I went a research test against an indexed MySQL table that contains 20,000,000 records, and based on my results, it requires .004 seconds to retrieve an archive given an id--even if joining against another table that contains 4,000 records. It was on the 3GHz dual-core machine, with just one user (me) being able to access the database. Creates were also fast, because this table required under 10 mins to produce all 20,000,000 records.
Presuming my test was accurate, can one expect performance to become as as snappy on the production server, with, say, 200 customers at the same time reading through from and conntacting this table?
I suppose InnoDB might be best?
That is dependent around the storage engine you are likely to use and what is the read/write ratio.
InnoDB will improve if you will find large amount of creates. Whether it's reads with very periodic write, MyISAM may be faster. MyISAM uses table level securing, therefore it locks up whole table whenever you have to update. InnoDB uses row level securing, so that you can have concurrent updates on different rows.
InnoDB is certainly safer, so I'd stick to it anyhow.
BTW. keep in mind that at this time RAM is extremely cheap, so purchase a lot.
Is dependent on a variety of factors:
- Server hardware (Especially RAM)
- Server configuration
- Data size
- Quantity of indexes and index size
- Storage engine
- Author/readers ratio
I would not expect it to scale that well. More to the point, this type of factor would be to vital that you speculate about. Benchmark it and discover for yourself.
Regarding storage engine, I would not dare to make use of not InnoDB for any table of this size that's both read and written to. Should you run any write query that is not a primitive place or single row update you'll finish up securing the table using MyISAM, which yields terrible performance consequently.
There is no reason why MySql could not handle that type of load with no significant issues.
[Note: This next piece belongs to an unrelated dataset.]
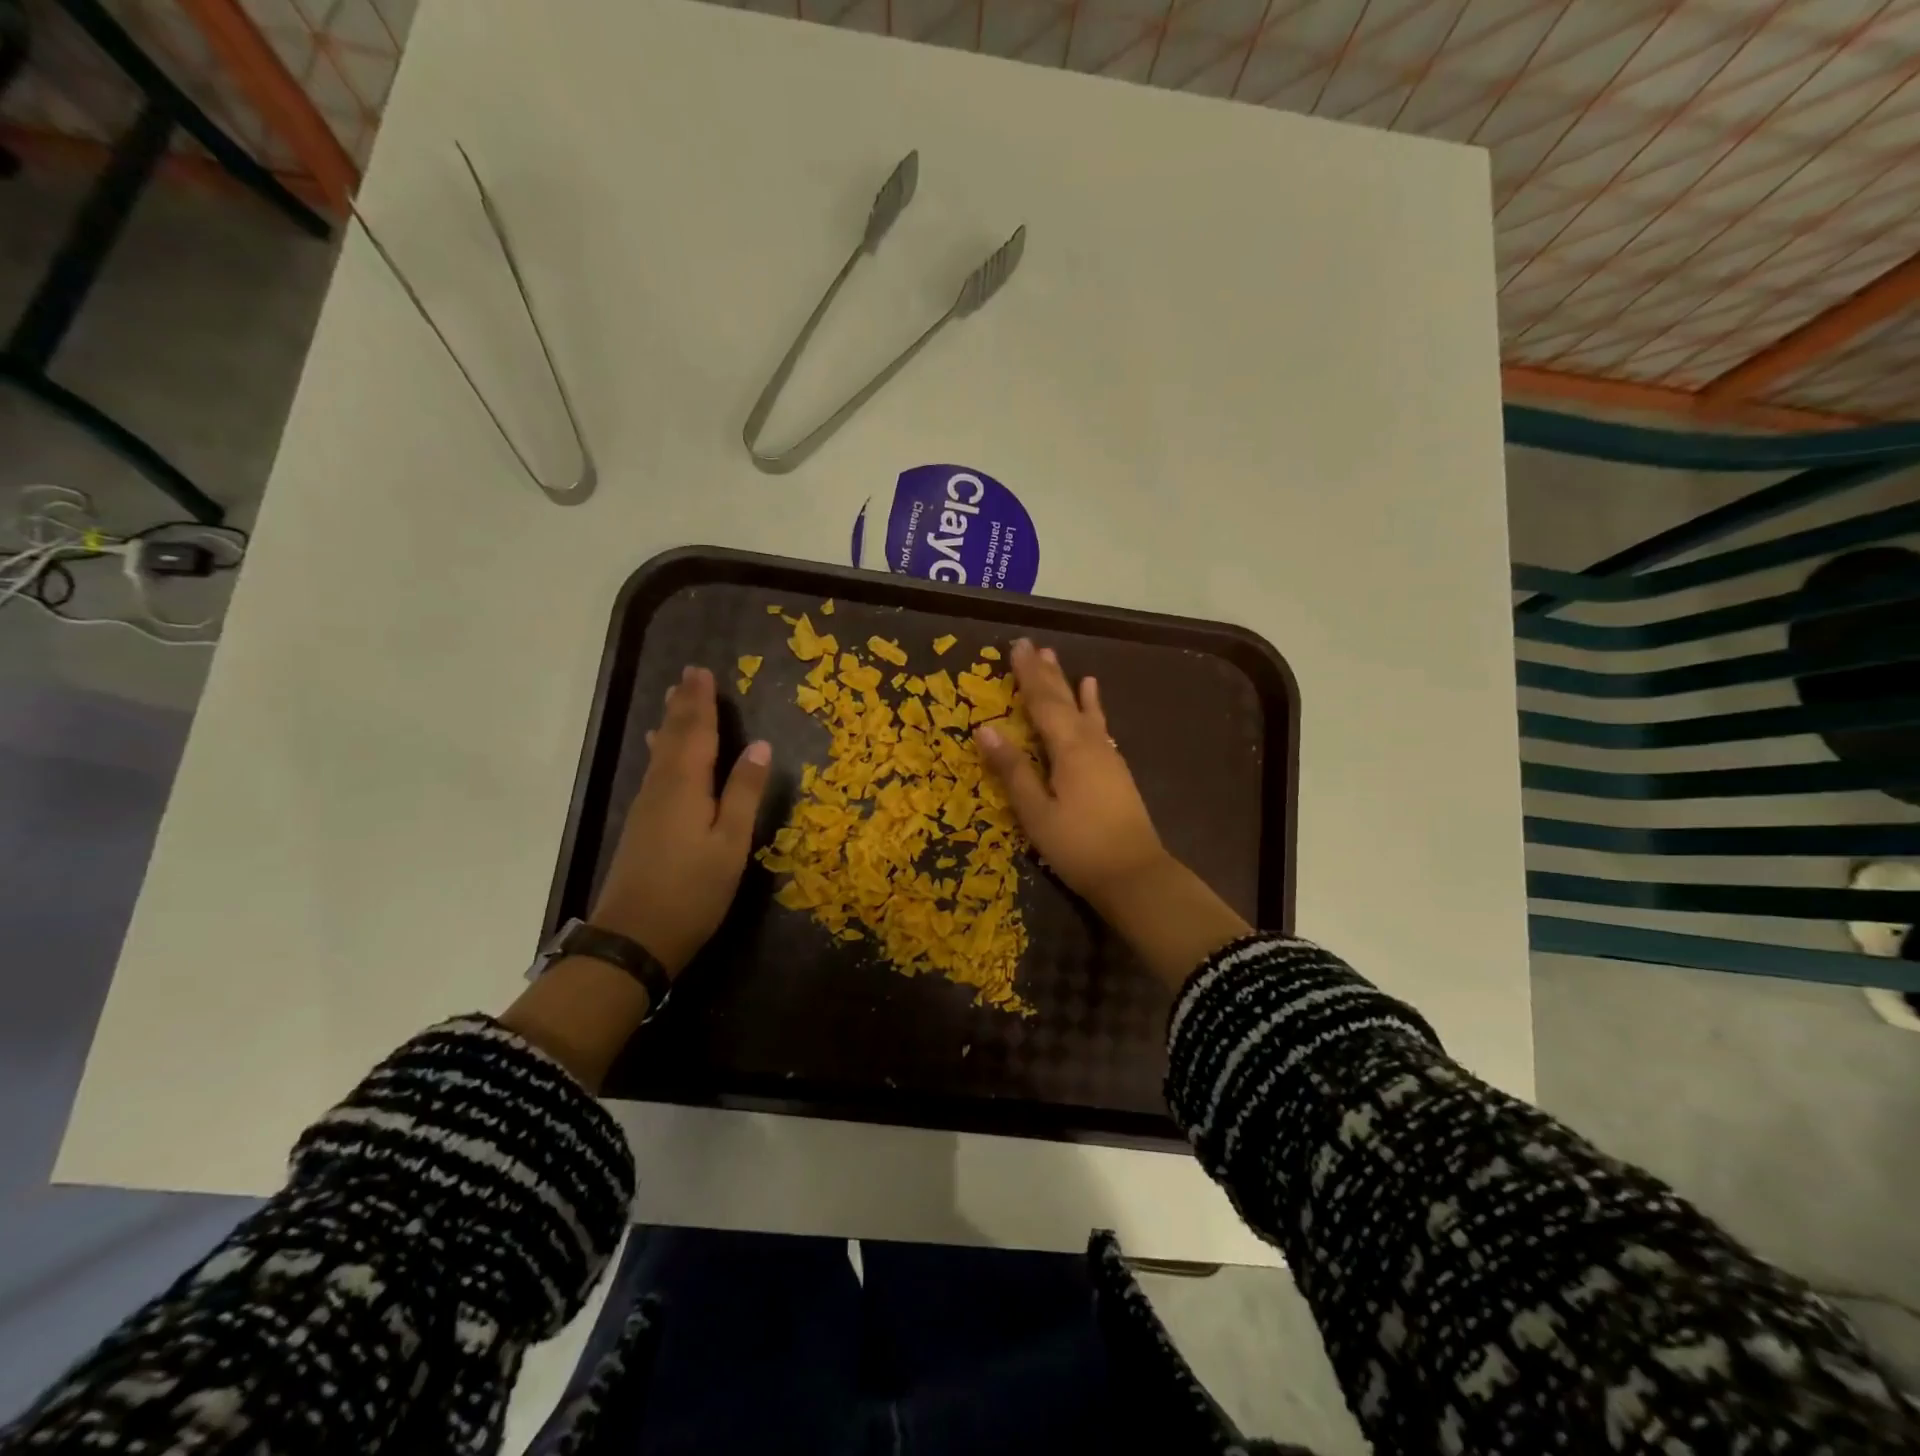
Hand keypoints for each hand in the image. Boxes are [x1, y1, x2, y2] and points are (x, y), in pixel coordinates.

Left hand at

You will find many other variables involved though (otherwise, it is a 'how lengthy is a bit of string' question). Personally, I have had numerous tables in a variety of databases which are well beyond that range.
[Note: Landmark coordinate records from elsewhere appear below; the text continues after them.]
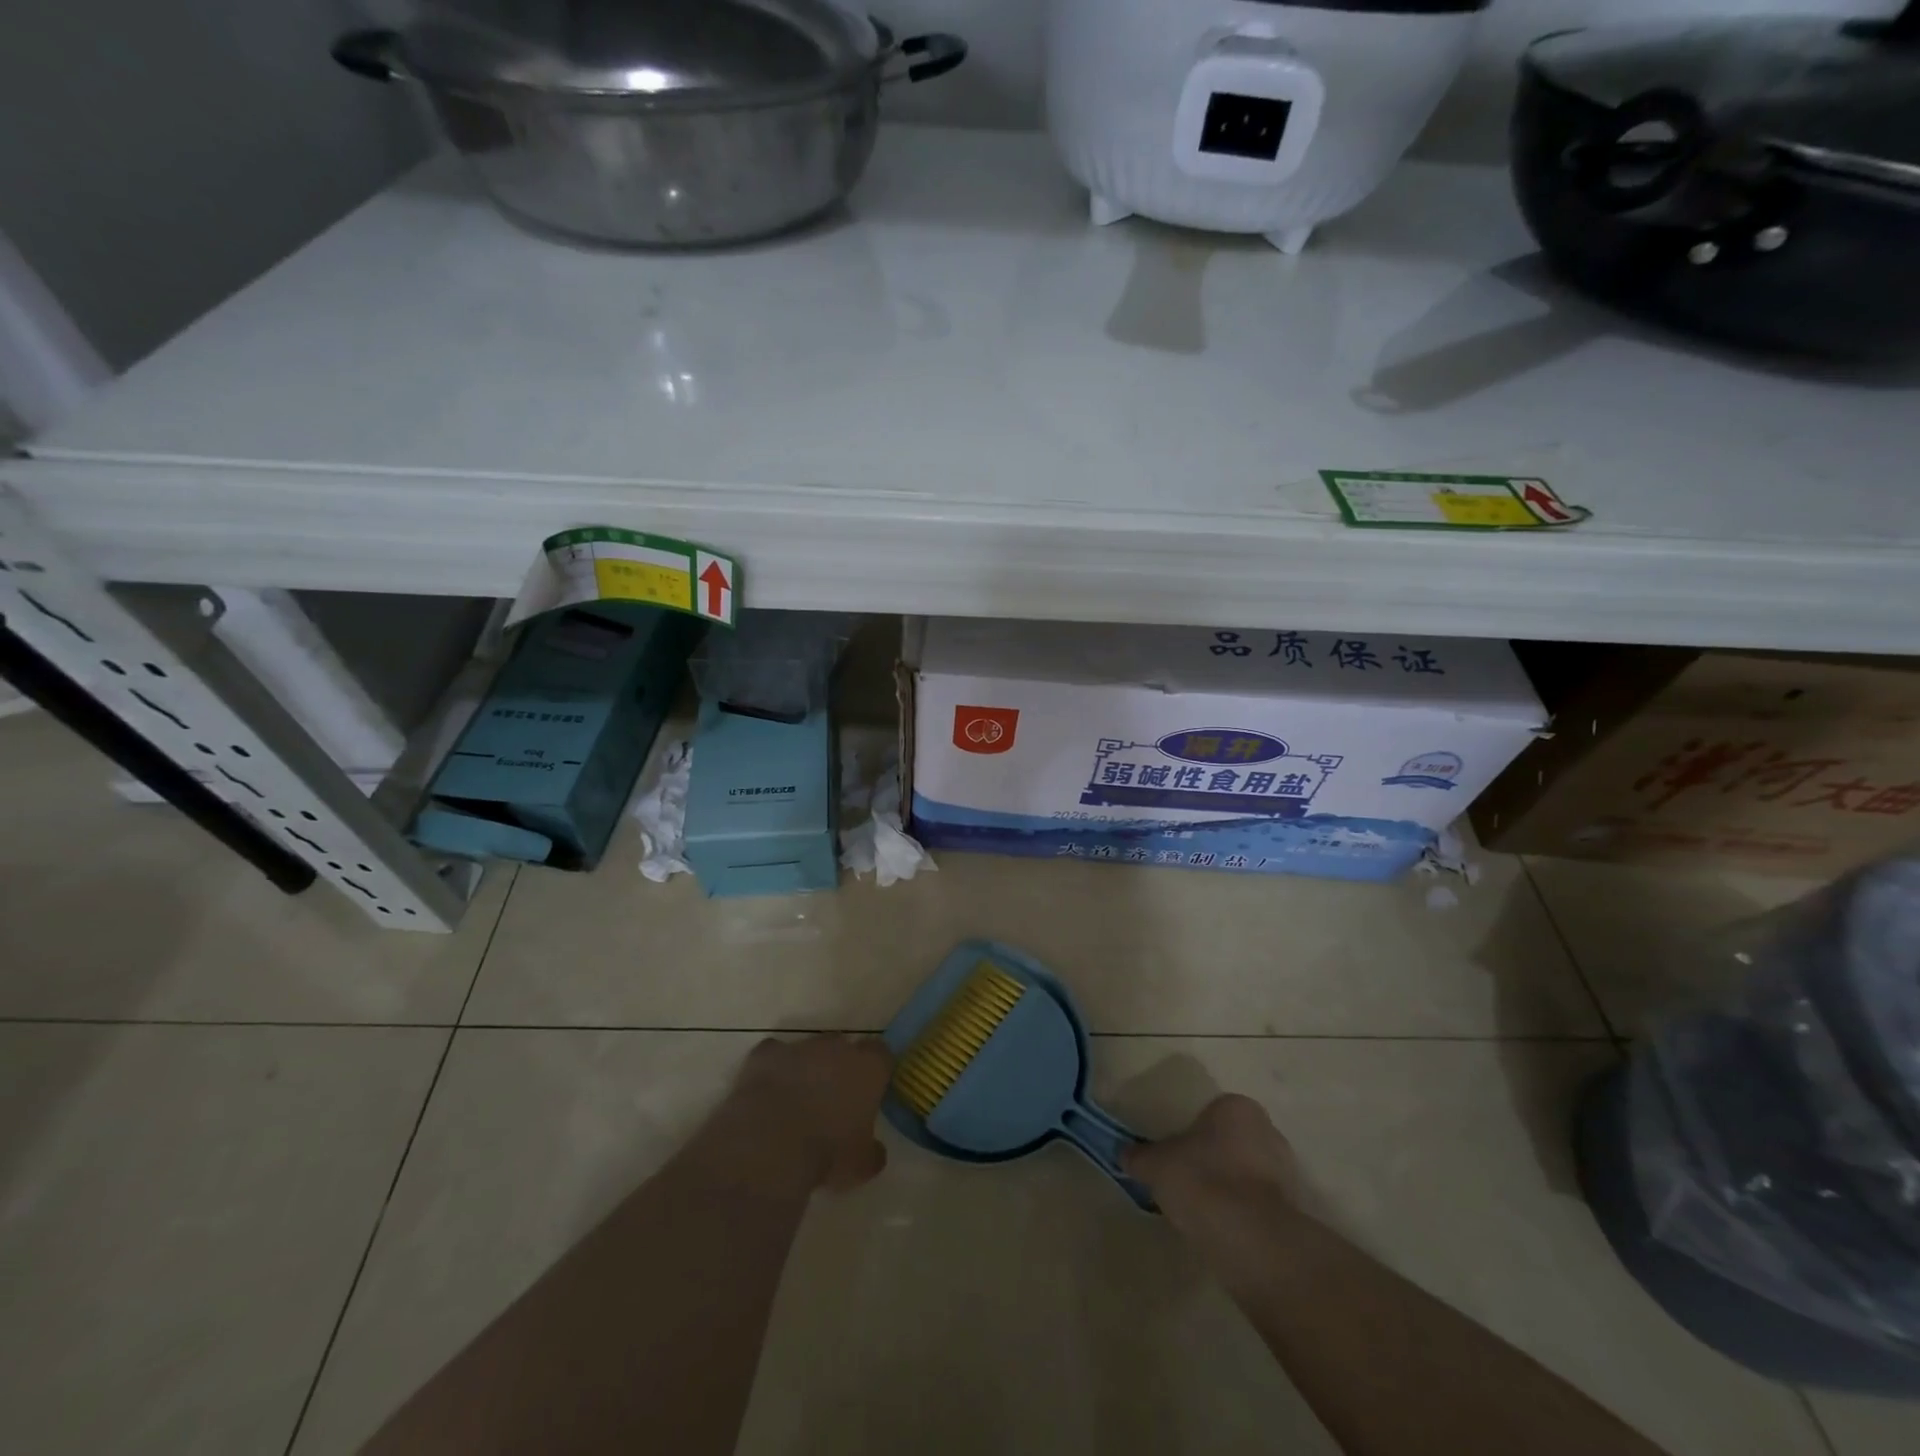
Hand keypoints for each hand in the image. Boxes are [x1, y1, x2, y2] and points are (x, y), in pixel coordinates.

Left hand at [722, 1035, 893, 1193]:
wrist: (770, 1144)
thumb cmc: (826, 1153)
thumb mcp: (860, 1166)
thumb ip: (872, 1152)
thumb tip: (874, 1152)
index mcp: (868, 1068)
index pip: (881, 1054)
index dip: (876, 1070)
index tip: (871, 1090)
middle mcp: (836, 1047)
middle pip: (843, 1047)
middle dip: (839, 1067)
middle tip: (833, 1100)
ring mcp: (799, 1047)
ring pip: (808, 1050)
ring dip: (807, 1068)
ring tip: (797, 1102)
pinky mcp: (765, 1054)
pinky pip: (773, 1054)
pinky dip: (773, 1068)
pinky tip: (769, 1092)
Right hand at [1122, 1094, 1300, 1232]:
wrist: (1251, 1240)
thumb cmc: (1202, 1181)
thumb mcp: (1156, 1165)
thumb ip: (1139, 1156)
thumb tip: (1124, 1154)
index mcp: (1236, 1107)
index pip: (1211, 1113)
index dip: (1191, 1134)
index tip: (1176, 1157)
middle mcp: (1267, 1131)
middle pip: (1232, 1141)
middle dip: (1214, 1159)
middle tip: (1187, 1181)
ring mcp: (1286, 1172)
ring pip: (1248, 1174)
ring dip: (1230, 1188)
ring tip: (1202, 1211)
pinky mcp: (1293, 1212)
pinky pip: (1259, 1205)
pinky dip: (1243, 1214)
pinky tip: (1222, 1231)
- What size is each record (normally)
- Just how much RAM does the database server have - and just how expensive is allotted towards the various designs of Mysql/InnoDB.
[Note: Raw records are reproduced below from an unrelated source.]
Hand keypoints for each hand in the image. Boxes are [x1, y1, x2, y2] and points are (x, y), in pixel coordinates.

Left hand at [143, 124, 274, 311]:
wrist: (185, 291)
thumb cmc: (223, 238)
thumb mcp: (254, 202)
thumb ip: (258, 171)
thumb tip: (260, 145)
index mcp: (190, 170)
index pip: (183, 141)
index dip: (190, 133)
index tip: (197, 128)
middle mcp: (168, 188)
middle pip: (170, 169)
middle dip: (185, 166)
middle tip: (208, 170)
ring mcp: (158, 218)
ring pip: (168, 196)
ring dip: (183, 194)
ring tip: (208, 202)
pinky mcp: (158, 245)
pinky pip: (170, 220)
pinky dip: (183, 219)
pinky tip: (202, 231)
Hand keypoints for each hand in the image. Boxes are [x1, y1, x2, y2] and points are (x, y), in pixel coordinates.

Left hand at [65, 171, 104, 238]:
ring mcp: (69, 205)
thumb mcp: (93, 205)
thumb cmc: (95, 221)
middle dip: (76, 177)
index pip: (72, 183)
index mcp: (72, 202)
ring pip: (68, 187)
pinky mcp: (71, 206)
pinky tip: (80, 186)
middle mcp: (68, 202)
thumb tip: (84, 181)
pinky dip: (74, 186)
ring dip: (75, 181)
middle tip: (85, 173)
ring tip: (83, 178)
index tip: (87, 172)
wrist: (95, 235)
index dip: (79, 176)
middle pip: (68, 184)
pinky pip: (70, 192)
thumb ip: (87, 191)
A default configuration may permit a default 8MB buffer between disk and client (that might work acceptable for just one user) - but attempting to fit a 6GB+ database through that's condemned to failure. This problem was real btw - and was leading to several crashes each day of the database/website till I had been introduced directly into trouble-shoot it.
If you'll probably perform a good deal more with this database, I'd recommend getting someone after some more experience, or at best oing what you could to have the ability to provide some optimisations. Reading through 'High Performance MySQL, 2nd Edition' is a great start, out of the box searching at some tools like Maatkit.
As lengthy as the schema design and DAL are built good enough, you realize query optimisation thoroughly, may change all of the server configuration configurations in a high end, and also have "enough" hardware correctly set up, yes (aside from sufficiently pathological cases).
Same answer both engines.
You need to most likely execute a load test to ensure, but as lengthy because the index was produced correctly (meaning indexes are enhanced for your query claims), the Choose queries should perform in an acceptable speed (the Card inserts and/or UPDATES might be much more of a speed problem though based on the number of indexes you've, and just how large the indexes get).